Yes, this might slow innovation temporarily. But it would also create a more stable foundation for long-term growth. Companies that maintained balanced, human-centred operations during the downturn would emerge stronger, with restored customer trust and without the legacy debt from failed AI projects weighing them down.

We might also see consolidation in the payments space, with stronger players acquiring distressed competitors. While this could reduce competition in the short term, it would also create opportunities for new entrants to emerge with more realistic approaches to AI integration.

The Bottom Line

An AI bubble burst wouldn't be the end of the world for fintech and payments: it would be a reality check. The companies that survive would be the ones that focused on solving real problems for real customers, rather than chasing the latest technological trends.
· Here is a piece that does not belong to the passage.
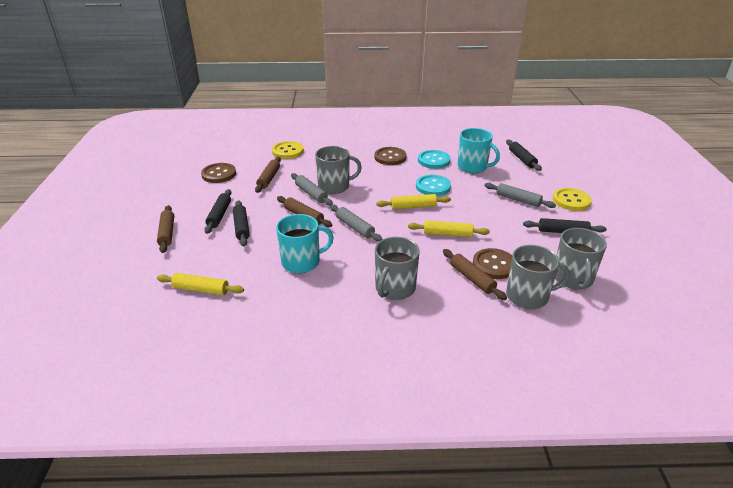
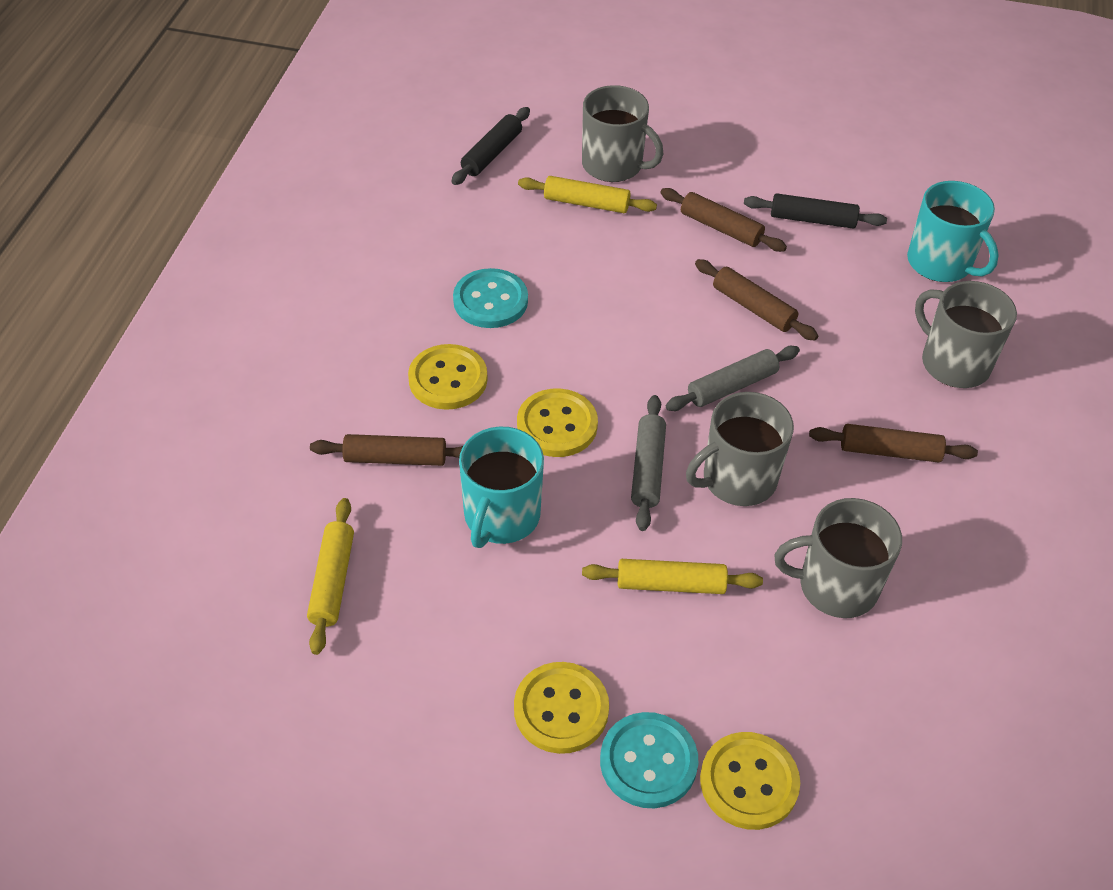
black rolling pin: [204,189,231,234] [233,200,250,246] [506,139,542,171] [523,218,607,233] = 4 -> [451,107,530,185] [744,193,887,229] = 2
brown button: [201,163,236,183] [375,147,406,165] [473,248,512,279] = 3 -> none = 0
grey rolling pin: [291,173,333,206] [330,204,383,242] [484,183,556,208] = 3 -> [631,395,666,531] [666,346,800,411] = 2
yellow button: [272,141,304,159] [553,188,592,211] = 2 -> [408,344,488,410] [514,662,609,754] [517,389,598,457] [700,732,800,830] = 4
The payments sector, in particular, has strong fundamentals that extend well beyond AI. People still need to move money, businesses still need to process transactions, and the underlying infrastructure for digital payments will remain valuable regardless of whether AI lives up to the hype.

If you're working in fintech or payments, the smart move isn't to panic about a potential AI bubble burst: it's to build a business that doesn't depend entirely on AI to succeed. Focus on the fundamentals: great customer experience, reliable operations, and genuine value creation.

Because when the dust settles, those are the things that will still matter, bubble or no bubble.